Wenn wir auf diese Sünden unseres Volkes sehen, dann will ein tiefes Verzagen über uns kommen. Ist es denn nicht so, wie es Jesus von den Rückfälligen gesagt hat? Wird jetzt nicht alles noch ärger, als es vorher war? Ich glaube, es ist nicht so! Wir empfinden es nur so, als ob alles Schlimme jetzt siebenfach schlimmer erst geworden wäre. Und seht, daß wir alle Sünde unseres Volkes so tief, so schmerzlich, so mit Ekel, Empörung und Zorn empfinden und von ihrer Last gebeugt, so tief unser Haupt neigen vor dem heiligen Gott, das ist die Gewißheit und der Trost: es ist besser geworden in unserem Volk und wird noch besser werden mit ihm. Alle jene Sünden waren ja auch vorher schon da und noch viele andere dazu. Aber die Empörung, der Ekel und Zorn über sie waren nicht da, oder doch nur bei wenigen, die verlacht und verspottet und durch alle Witzblätter gezogen wurden, wenn sie in treuer Liebe zu ihrem Volk die mahnende und warnende Stimme erhoben. Denn die öffentliche Meinung hatte vor dem Kriege begonnen, den Sünden des Volkes gegenüber stumpf zu werden; wir fanden uns achselzuckend, gleichmütig mit ihnen ab als mit den Unabänderlichkeiten des Volkslebens, und die Mahner und Warner waren den meisten lästig und verächtlich.
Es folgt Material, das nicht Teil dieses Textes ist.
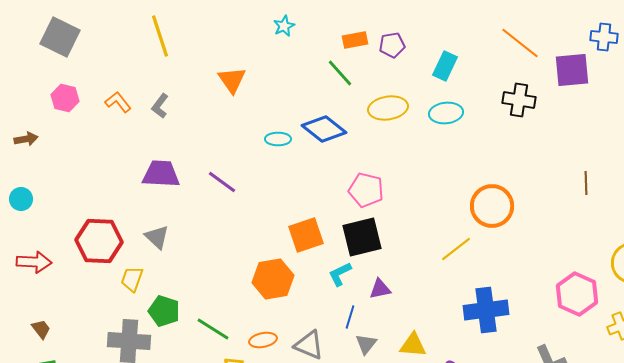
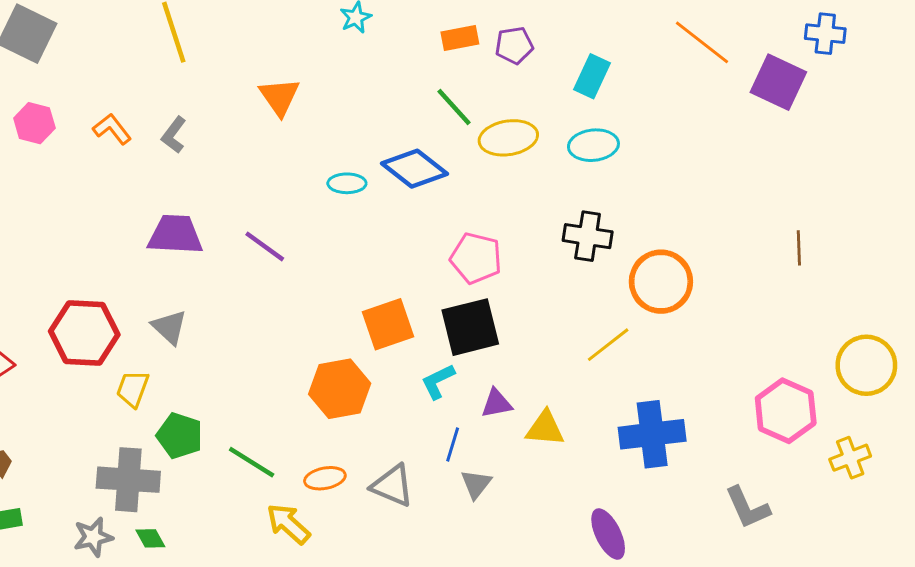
purple square: (572, 70) -> (778, 82), turned 30
green line: (340, 73) -> (454, 107), moved
black cross: (519, 100) -> (588, 236), moved
yellow triangle: (413, 345) -> (545, 428), moved

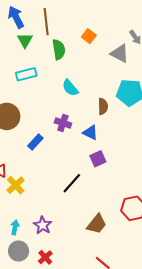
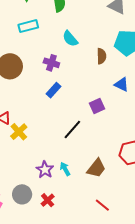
purple cross: (63, 123) -> (51, 63), moved
blue triangle: (90, 132) -> (122, 84), moved
blue rectangle: (35, 142) -> (54, 90), moved
cyan arrow: (15, 227) -> (65, 169), moved, turned -40

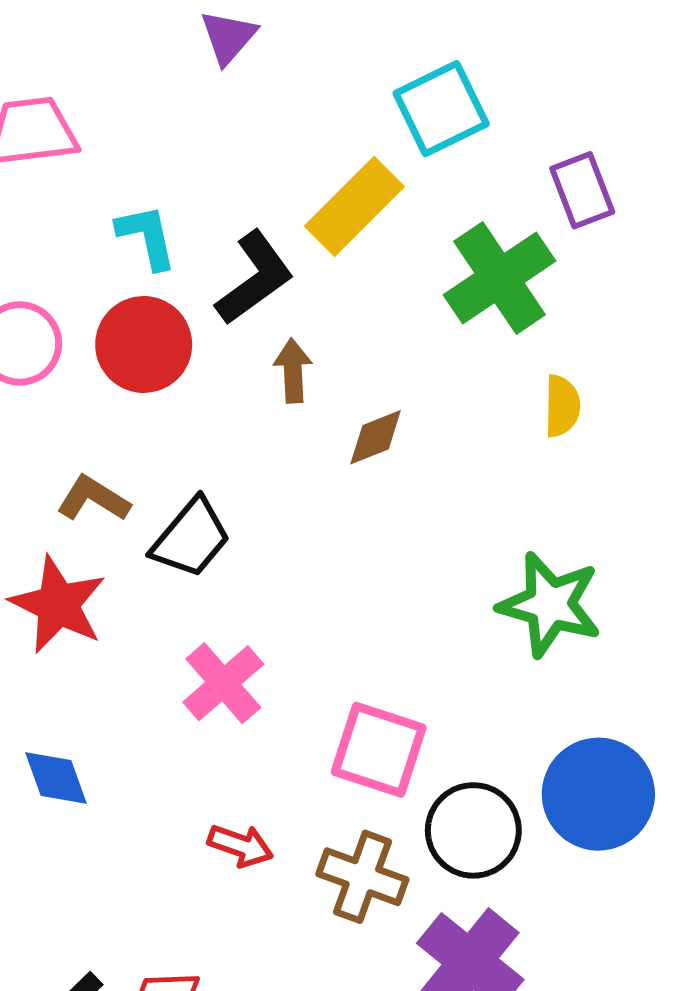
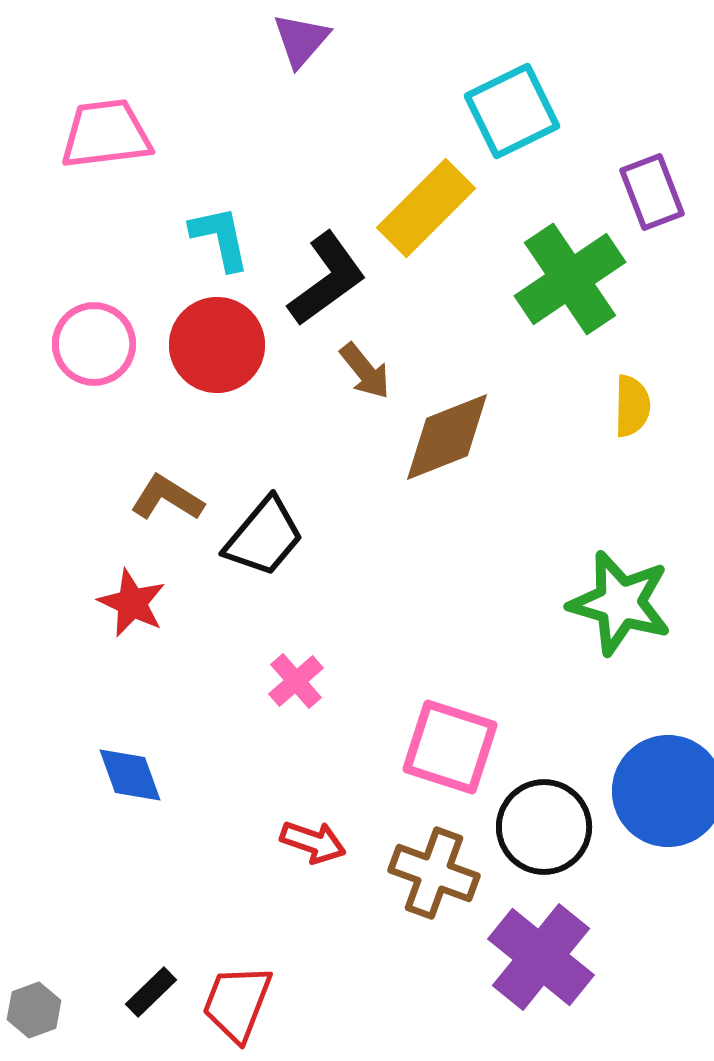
brown arrow: (293, 371) -> (365, 371), turned 144
brown diamond: (376, 437) -> (447, 437), size x1.6
red star: (58, 605) -> (132, 603), size x0.7
pink cross: (223, 683) -> (296, 681), size x0.7

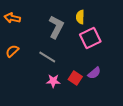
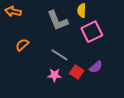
gray L-shape: (56, 27) -> (57, 21), turned 130
orange semicircle: (12, 51) -> (22, 45), moved
gray line: (47, 57) -> (60, 55), moved

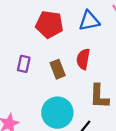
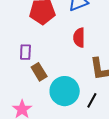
brown rectangle: (58, 69) -> (39, 72), moved

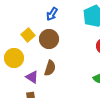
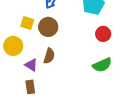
yellow square: (28, 35) -> (27, 23), turned -32

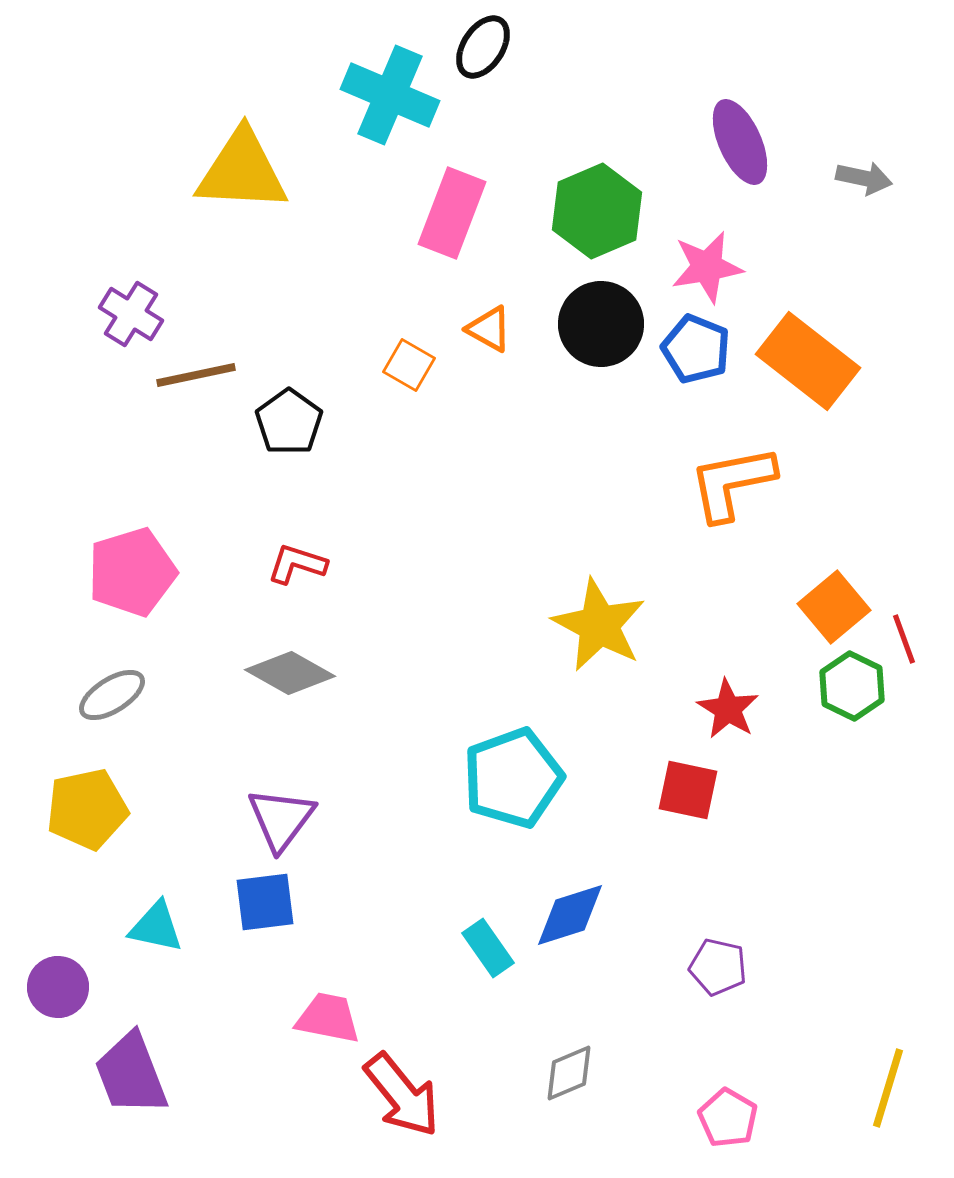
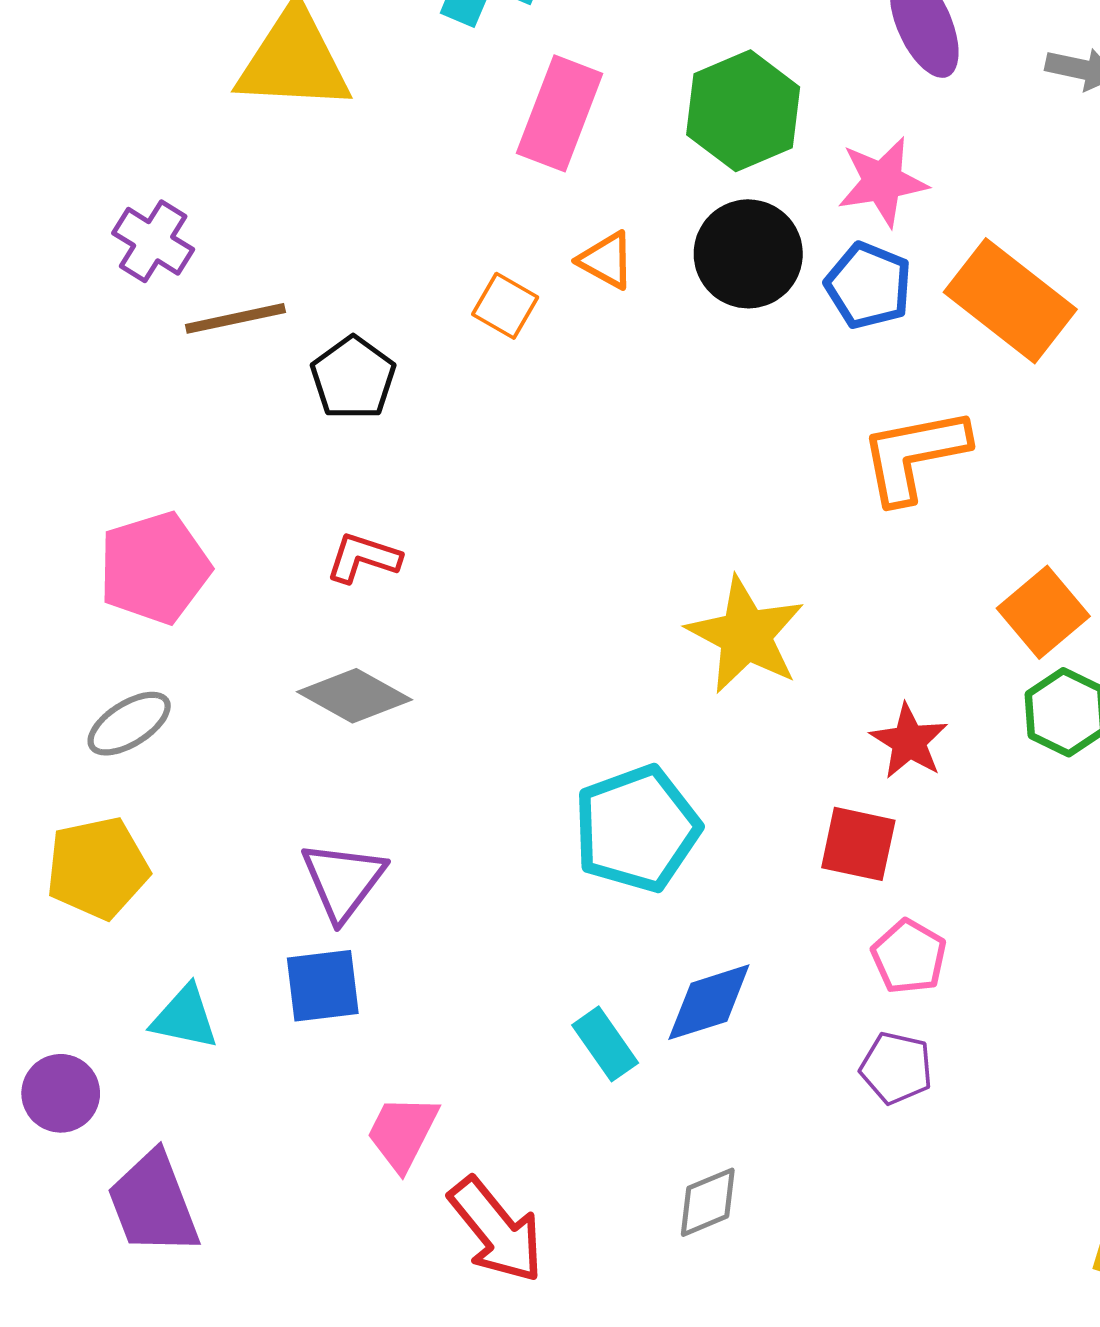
pink trapezoid: (328, 1018) -> (403, 1133), turned -74
pink pentagon: (728, 1118) -> (909, 957), moved

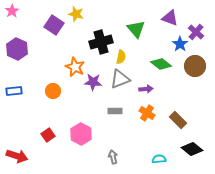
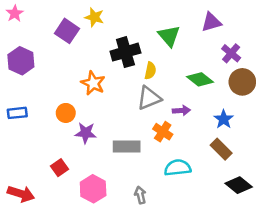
purple triangle: (170, 18) -> (211, 22), turned -36
purple cross: (196, 32) -> (231, 53), moved
blue star: (180, 44) -> (224, 119), moved
purple star: (93, 82) -> (86, 133), moved
gray rectangle: (115, 111) -> (127, 147), moved, size x1.5
orange cross: (147, 113) -> (163, 132), moved
pink hexagon: (81, 134) -> (93, 189), moved
cyan semicircle: (159, 159) -> (178, 168), moved, size x1.5

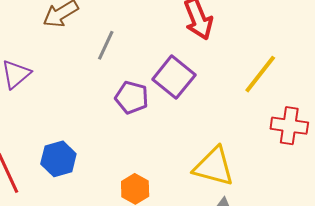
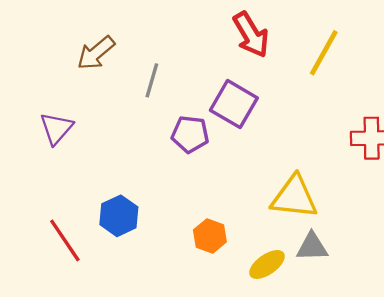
yellow line: (260, 74) -> (324, 53), moved

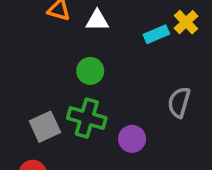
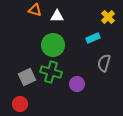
cyan rectangle: (156, 34) -> (93, 38), moved
green circle: (90, 71) -> (53, 45), size x1.5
Das aber ist die durch den Krieg gewirkte Verfeinerung und Steigerung unseres sittlichen Urteilens und Empfindens, daß uns diese Sünden schmerzen, beugen, beschämen, empören, anekeln und zornig machen, so daß ich kürzlich dem Ausspruch begegnete, auf solche Leichtsinnige, Freche und Schädlinge müßte es Bomben vom Himmel regnen, aus feindlichen Flugzeugen herab, damit sie einmal daran erinnert würden, daß Krieg ist, rings herum Tod und Verderben. Dann hätten sie allerdings, was sie verdient haben. Aber ob es helfen würde, ob sie dadurch wirklich anders, besser würden? Wir wissen es nicht. Aber das wissen wir von Christus her: es ist immer so, daß die einen die Sünden der anderen sehen, tragen, empfinden und zu Gott bringen. So nehmen wir zu unseren eigenen Sünden, die groß und viel sind, die der anderen hinzu; und auf Gottes Frage, „wo bist du?“ antworten wir: Bei dir, Vater!